FLASHATTENTION: Fast and Memory-Efficient Exact Attention with IO-Awareness (2022)
Let $N$ be the sequence length. In a standard Transformer, self-attention takes $O(N^2)$ time and $O(N^2)$ memory. Approximate methods such as Reformer: The Efficient Transformer reduce FLOPs by approximating attention, but they often do not yield significant wall-clock speedups and are therefore not widely used. FLASHATTENTION instead targets memory traffic: it reduces data movement between GPU high-bandwidth memory (HBM) and on-chip SRAM, which can be a major bottleneck. HBM is much larger but has lower bandwidth than SRAM; SRAM is fast but small. FLASHATTENTION tiles the computation: it loads blocks of $\mathbf{Q}$, $\mathbf{K}$, and $\mathbf{V}$ into SRAM, updates a block of the output $\mathbf{O}$, and then writes that block back to HBM. By repeating this over all blocks, FLASHATTENTION computes exact attention.

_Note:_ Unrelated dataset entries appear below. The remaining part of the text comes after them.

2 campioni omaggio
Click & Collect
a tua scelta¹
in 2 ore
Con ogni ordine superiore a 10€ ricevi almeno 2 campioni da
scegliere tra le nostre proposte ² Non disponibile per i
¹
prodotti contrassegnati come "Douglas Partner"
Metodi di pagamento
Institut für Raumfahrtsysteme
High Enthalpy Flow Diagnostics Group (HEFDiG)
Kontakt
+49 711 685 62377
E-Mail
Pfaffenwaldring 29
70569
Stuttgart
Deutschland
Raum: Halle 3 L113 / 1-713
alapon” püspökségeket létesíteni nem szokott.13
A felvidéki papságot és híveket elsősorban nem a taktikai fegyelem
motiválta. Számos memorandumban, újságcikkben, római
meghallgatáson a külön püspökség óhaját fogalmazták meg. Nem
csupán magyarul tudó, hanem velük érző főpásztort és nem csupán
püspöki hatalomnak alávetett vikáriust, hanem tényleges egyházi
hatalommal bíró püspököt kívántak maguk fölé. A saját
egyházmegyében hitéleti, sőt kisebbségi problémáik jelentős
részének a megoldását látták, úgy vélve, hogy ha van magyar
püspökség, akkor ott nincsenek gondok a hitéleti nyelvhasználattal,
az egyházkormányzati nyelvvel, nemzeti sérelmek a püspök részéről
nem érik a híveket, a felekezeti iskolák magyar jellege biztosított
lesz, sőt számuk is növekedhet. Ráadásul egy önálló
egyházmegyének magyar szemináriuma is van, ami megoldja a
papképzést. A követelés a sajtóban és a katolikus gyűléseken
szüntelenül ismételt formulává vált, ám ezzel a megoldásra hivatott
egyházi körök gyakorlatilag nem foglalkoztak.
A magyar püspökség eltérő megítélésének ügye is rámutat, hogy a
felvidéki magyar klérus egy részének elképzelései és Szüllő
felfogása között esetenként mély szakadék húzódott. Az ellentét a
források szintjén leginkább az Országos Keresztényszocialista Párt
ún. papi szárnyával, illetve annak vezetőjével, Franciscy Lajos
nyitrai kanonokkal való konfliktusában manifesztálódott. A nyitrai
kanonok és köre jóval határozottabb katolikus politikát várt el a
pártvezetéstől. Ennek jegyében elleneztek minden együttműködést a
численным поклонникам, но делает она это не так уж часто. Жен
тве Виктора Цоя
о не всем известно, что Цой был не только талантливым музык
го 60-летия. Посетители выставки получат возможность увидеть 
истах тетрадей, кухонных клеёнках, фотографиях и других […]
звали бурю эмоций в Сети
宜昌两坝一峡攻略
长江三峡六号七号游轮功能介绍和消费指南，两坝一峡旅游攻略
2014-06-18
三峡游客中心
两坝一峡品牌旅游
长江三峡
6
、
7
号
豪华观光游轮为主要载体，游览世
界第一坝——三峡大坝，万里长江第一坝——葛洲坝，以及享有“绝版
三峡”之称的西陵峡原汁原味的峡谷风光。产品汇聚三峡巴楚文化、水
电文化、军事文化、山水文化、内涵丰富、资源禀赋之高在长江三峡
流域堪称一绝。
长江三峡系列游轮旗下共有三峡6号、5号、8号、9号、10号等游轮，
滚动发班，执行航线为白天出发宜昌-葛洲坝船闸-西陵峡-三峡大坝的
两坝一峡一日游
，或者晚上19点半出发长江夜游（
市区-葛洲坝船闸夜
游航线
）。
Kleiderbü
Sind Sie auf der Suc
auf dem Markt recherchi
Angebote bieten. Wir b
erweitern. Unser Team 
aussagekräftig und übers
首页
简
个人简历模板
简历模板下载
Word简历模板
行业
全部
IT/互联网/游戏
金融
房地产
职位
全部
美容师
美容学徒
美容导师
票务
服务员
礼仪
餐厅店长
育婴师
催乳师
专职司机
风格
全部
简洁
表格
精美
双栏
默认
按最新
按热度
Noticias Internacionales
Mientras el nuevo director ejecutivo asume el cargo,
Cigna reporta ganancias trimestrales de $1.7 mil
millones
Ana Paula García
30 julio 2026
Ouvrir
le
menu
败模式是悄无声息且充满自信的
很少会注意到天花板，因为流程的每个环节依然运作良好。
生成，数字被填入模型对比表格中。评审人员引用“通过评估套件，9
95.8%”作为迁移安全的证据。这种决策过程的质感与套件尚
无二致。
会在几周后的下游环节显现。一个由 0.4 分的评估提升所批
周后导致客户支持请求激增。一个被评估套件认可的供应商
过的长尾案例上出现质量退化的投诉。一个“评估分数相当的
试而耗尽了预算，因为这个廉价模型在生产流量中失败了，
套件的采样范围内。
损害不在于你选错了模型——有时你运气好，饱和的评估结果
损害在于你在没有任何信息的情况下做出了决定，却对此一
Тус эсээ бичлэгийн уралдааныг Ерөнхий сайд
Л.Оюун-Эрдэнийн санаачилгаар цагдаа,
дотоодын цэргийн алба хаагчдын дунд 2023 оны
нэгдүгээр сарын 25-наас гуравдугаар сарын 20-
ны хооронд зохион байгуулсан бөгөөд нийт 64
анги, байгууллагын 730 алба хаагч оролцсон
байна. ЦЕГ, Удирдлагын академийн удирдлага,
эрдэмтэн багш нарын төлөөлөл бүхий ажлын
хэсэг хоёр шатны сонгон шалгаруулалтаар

FLASHATTENTION also reduces HBM–SRAM traffic in the backward pass. In a typical implementation, one materializes the attention score matrix $\mathbf{S}$ and the softmax output $\mathbf{P}$ so they can be reused to compute gradients of $\mathbf{Q}$, $\mathbf{K}$, $\mathbf{V}$, and $\mathbf{O}$. When $\mathbf{Q}$, $\mathbf{K}$, $\mathbf{V}\in \mathbb{R}^{N\times d}$, both $\mathbf{S}$ and $\mathbf{P}$ are $O(N^2)$ in size. FLASHATTENTION avoids storing these $N\times N$ matrices by recomputing $\mathbf{S}$ and $\mathbf{P}$ from $\mathbf{O}$ and intermediate values during backpropagation.